Sunday, December 16, 2007

JABAR BISA DAPAT DANA KARBON

Pikiran Rakyat, Selisik, 17-12-2007, Mangarahon/Kodar
Foto: Sobirin 2007, Taman Hutan Raya Bandung Utara

Menurut Sobirin, terlepas dari perbedaan data atau ego sektoral masing-masing institusi terkait, sudah waktunya masyarakat menjadi pelaku utama pelestarian lingkungan, termasuk kawasan kehutanan. Mereka lah yang selama ini paling merasakan dampaknya dari kerusakan lingkungan kehutanan.




PROGRAM pengurangan emisi melalui penghentian deforestasi dan degradasi hutan (Reducing Emissions from Deforestation and Degradation/ REDD) merupakan isu yang cukup banyak dibicarakan dan diberitakan dalam Konferensi Kerangka Kerja PBB tentang Perubahan Iklim (UNFCCC), di Nusa Dua Bali, awal Desember ini.

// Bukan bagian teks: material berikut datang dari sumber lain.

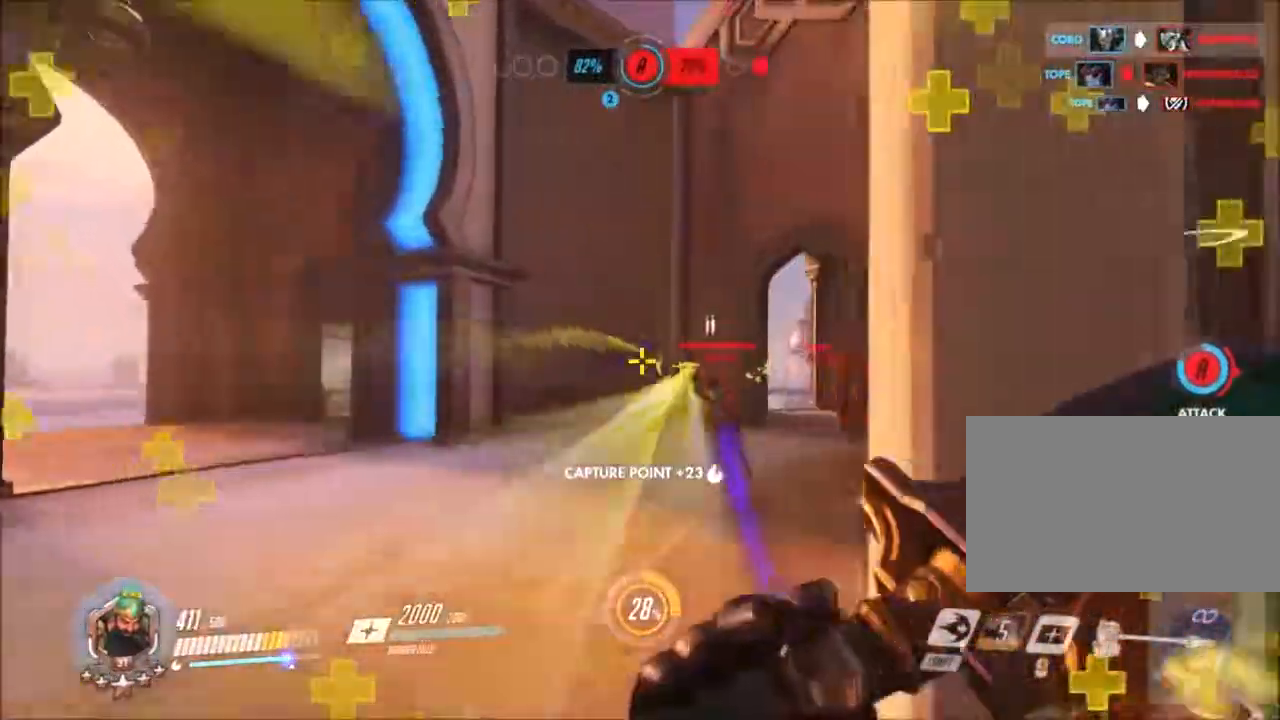
{"keys": [], "mouse": [], "events": [[150, "space", "up"], [200, "shift", "down"], [333, "shift", "up"], [383, "w", "up"], [433, "a", "up"]]}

Negosiasi mengenai REDD itu cukup alot, bukan saja antara sesama negara-negara berkembang pemilik hutan hujan tropis dengan negara maju, melainkan juga negosiasi dengan negara maju.
Indonesia bersama sejumlah negara pemilik hutan tropis lainnya menginginkan masuknya degradasi serta lahan konservasi bisa dijadikan sebagai lokasi REDD nantinya.

Namun, Brasil tidak sependapat dengan itu. Brasil beralasan, deforestasi itu sudah termasuk degradasi. Sementara itu, hutan konservasi tidak bisa dijanjikan lokasi REDD karena karbon yang ada di dalamnya adalah karbon stok yang tidak perlu diperdagangkan.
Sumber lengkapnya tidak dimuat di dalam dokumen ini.